=== Aim of the exercise ===
Turn the listing below into a numbered list with one line per item, skipping any blank lines. Leave the pictures out of your answer.

=== The data ===
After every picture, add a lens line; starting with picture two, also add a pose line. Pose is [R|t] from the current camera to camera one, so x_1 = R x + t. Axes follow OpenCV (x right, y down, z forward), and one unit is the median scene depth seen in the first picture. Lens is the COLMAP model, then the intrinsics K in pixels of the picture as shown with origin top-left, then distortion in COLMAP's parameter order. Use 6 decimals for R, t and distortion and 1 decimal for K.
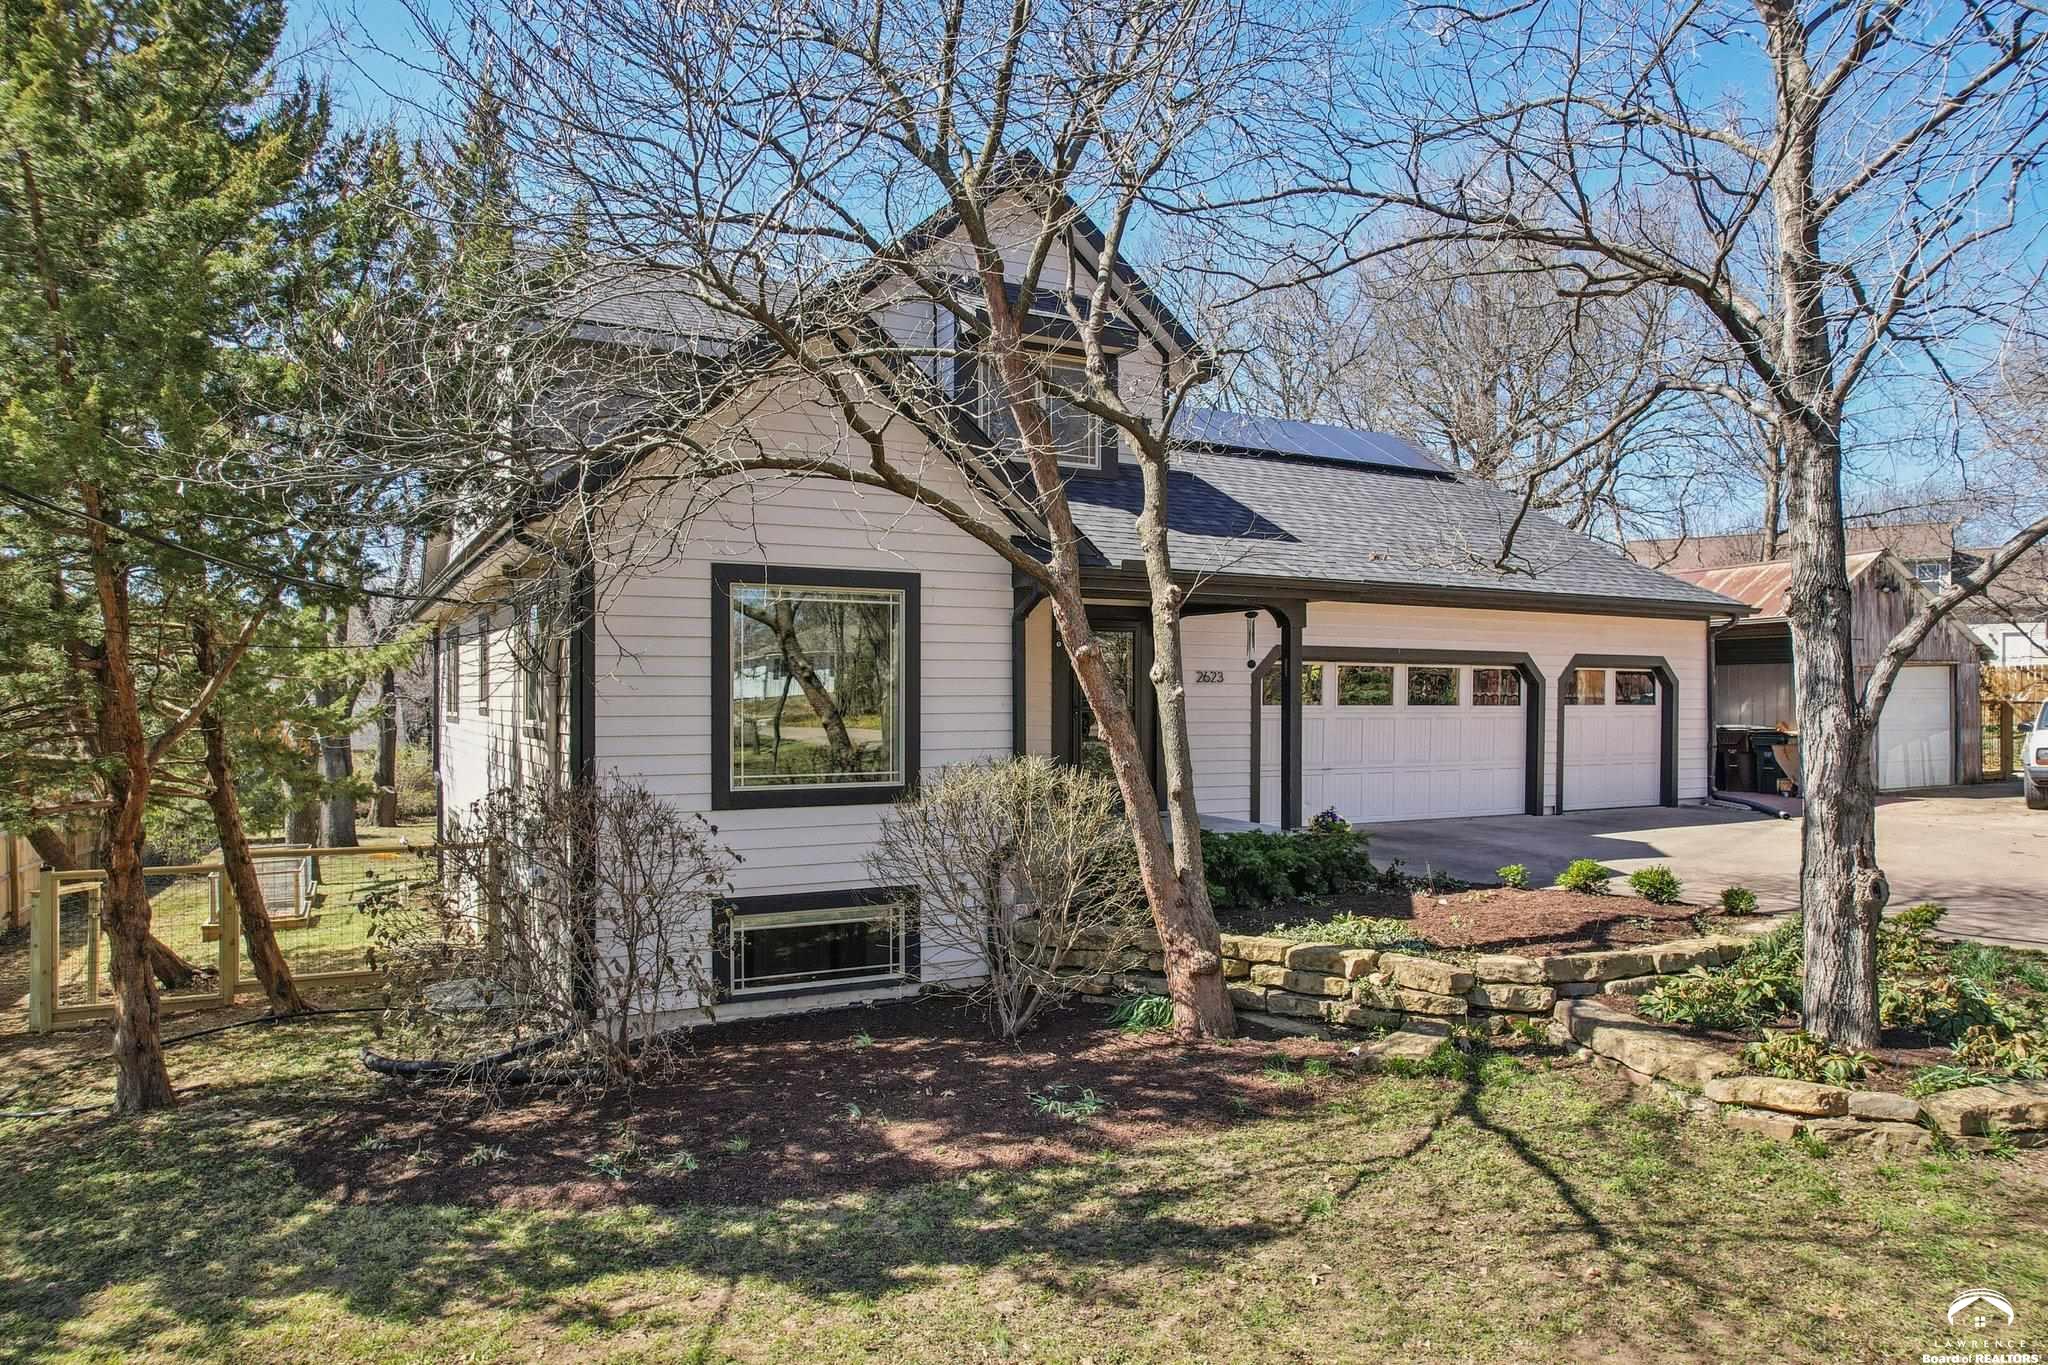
lens RADIAL K [[1334.8, 0, 1024.0], [0, 1334.8, 682.5], [0, 0, 1]] dist [-0.085767, 0.079379]
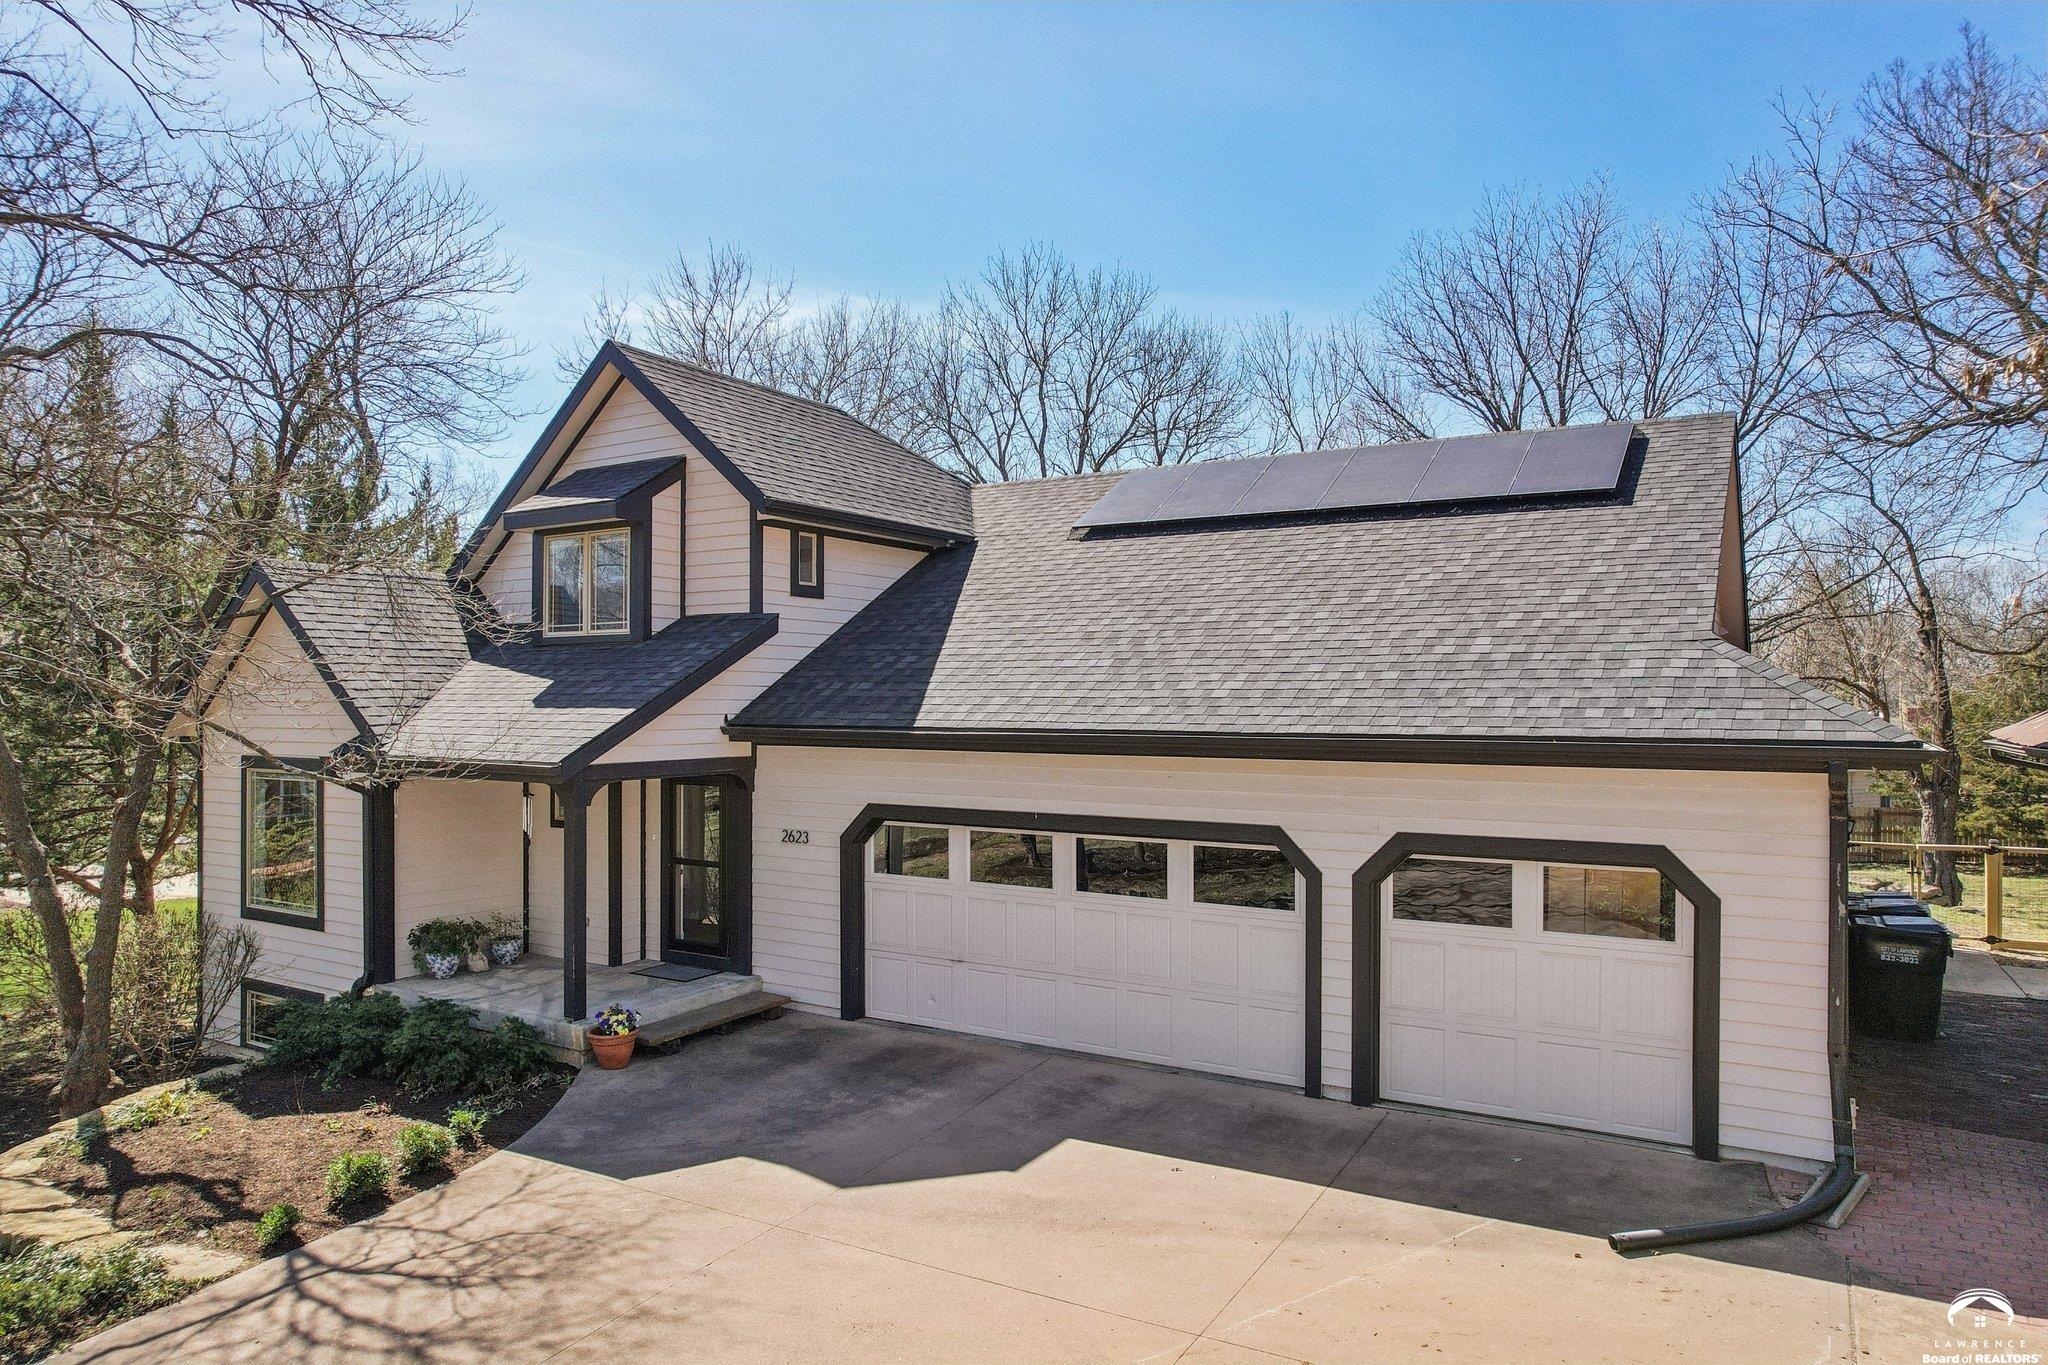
lens RADIAL K [[1334.8, 0, 1024.0], [0, 1334.8, 682.5], [0, 0, 1]] dist [-0.085767, 0.079379]
pose [[0.519831, -0.005451, -0.854252, 0.879776], [0.009297, 0.999957, -0.000723, -0.094608], [0.854219, -0.007567, 0.519859, 0.583411]]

=== Expected answer ===
1. After every picture, add a lens line; starting with picture two, also add a pose line. Pose is [R|t] from the current camera to camera one, so x_1 = R x + t. Axes follow OpenCV (x right, y down, z forward), and one unit is the median scene depth seen in the first picture. Lens is the COLMAP model, then the intrinsics K in pixels of the picture as shown with origin top-left, then distortion in COLMAP's parameter order. Use 6 decimals for R, t and distortion and 1 decimal for K.
2. lens RADIAL K [[1334.8, 0, 1024.0], [0, 1334.8, 682.5], [0, 0, 1]] dist [-0.085767, 0.079379]
3. lens RADIAL K [[1334.8, 0, 1024.0], [0, 1334.8, 682.5], [0, 0, 1]] dist [-0.085767, 0.079379]
4. pose [[0.519831, -0.005451, -0.854252, 0.879776], [0.009297, 0.999957, -0.000723, -0.094608], [0.854219, -0.007567, 0.519859, 0.583411]]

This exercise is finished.